La Declaración de Mecklenburg contenía todos los puntos que un año después desarrollaría Jefferson, desde la soberanía nacional hasta la lucha contra la tiranía, pasando por el carácter electivo del poder político y la división de poderes. Por añadidura, fue aprobada por una asamblea de veintisiete diputados —todos ellos puritanos—, de los que un tercio eran presbíteros de la Iglesia presbiteriana, incluyendo a su presidente y secretario.

La deuda de Jefferson con la Declaración de Mecklenburg ya fue señalada por su biógrafo Tucker pero además cuenta con una clara base textual y es que el texto inicial de Jefferson —que ha llegado hasta nosotros— presenta notables enmiendas, y éstas se corresponden puntualmente con la declaración de los presbiterianos.

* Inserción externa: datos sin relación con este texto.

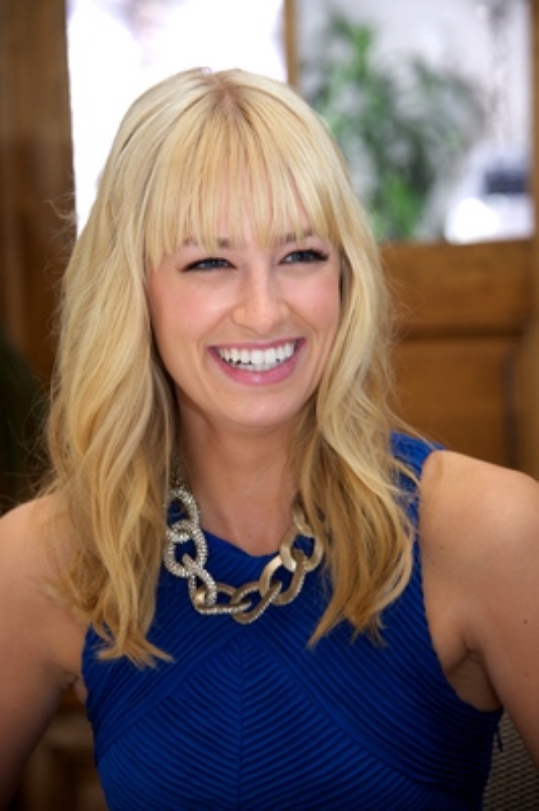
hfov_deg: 10.9
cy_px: 406
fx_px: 2812
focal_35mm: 125
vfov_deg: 16.4
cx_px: 270
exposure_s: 1/60
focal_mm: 125
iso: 800
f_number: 6.3
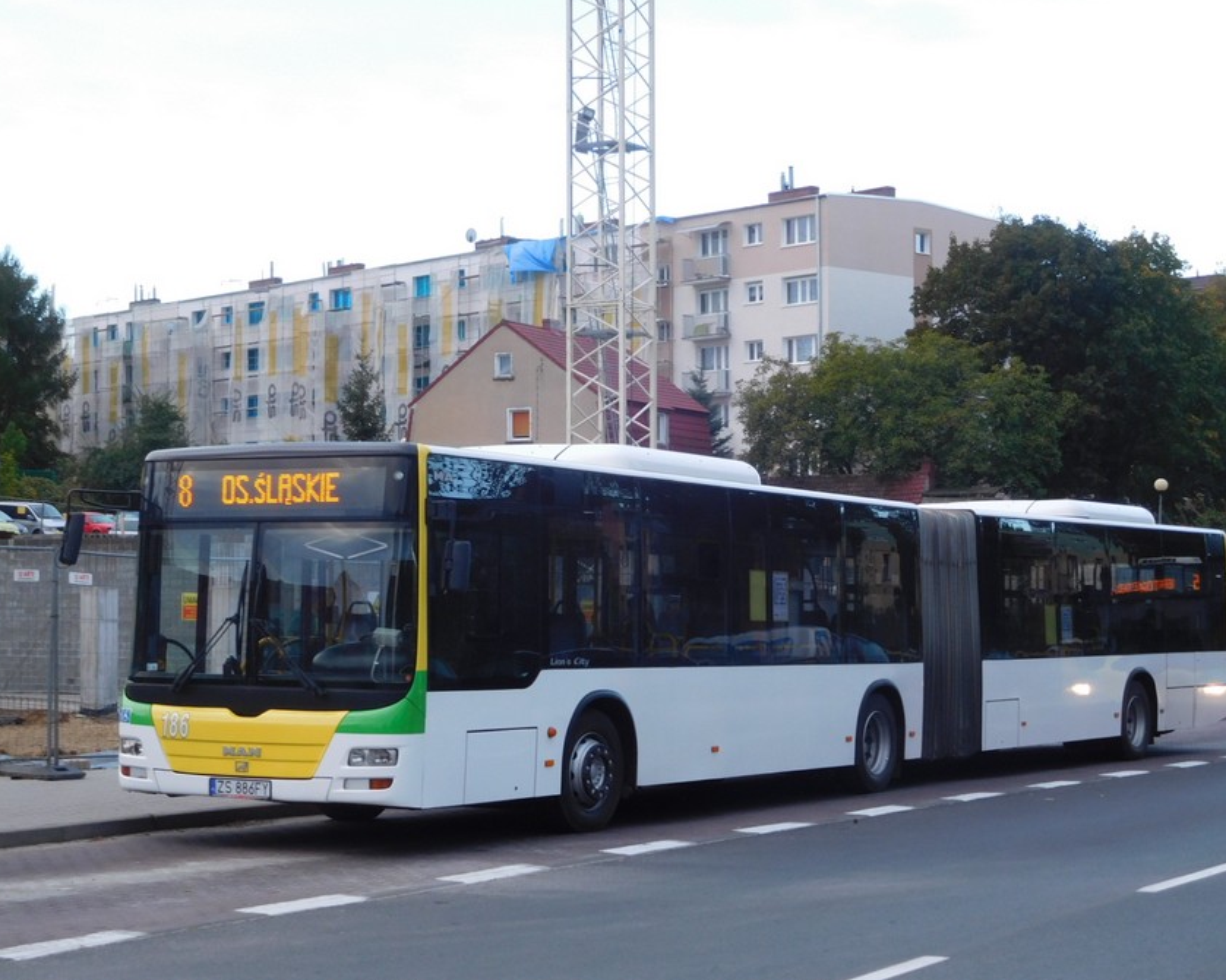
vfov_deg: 23.5
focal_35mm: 65
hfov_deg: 29.1
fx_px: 2358
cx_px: 622
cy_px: 489
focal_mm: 11.1
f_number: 4.4
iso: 125
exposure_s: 1/40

El carácter puritano de la Constitución —reconocida magníficamente, por ejemplo, por el español Emilio Castelar— iba a tener una trascendencia innegable. Mientras que el optimismo antropológico de Rousseau, profundamente masónico, derivó en el Terror de 1792 y, al fin y a la postre, en la dictadura napoleónica, o el no menos optimista socialismo propugna un paraíso cuya antesala era la dictadura del proletariado, los puritanos habían trasladado desde sus iglesias a la totalidad de la nación un sistema de gobierno que podía basarse en conceptos desagradables para la autoestima humana pero que, traducidos a la práctica, resultaron de una eficacia y solidez incomparables. Si a este aspecto sumamos además la práctica de algunas cualidades, como el trabajo, el impulso empresarial, el énfasis en la educación o la fe en un destino futuro que se concibe como totalmente en manos de un Dios soberano, justo y bueno, contaremos con muchas de las claves para explicar no sólo la evolución histórica de Estados Unidos sino también sus diferencias con los demás países del continente y, de manera esencial, con procesos revolucionarios de inspiración masónica.

Esa contraposición, de manera bien comprensible, por otra parte, permanecería a lo largo de la historia de Estados Unidos que, en no escasa medida, ha sido un enfrentamiento casi ininterrumpido entre la cosmovisión cristiana de los puritanos y la masónica.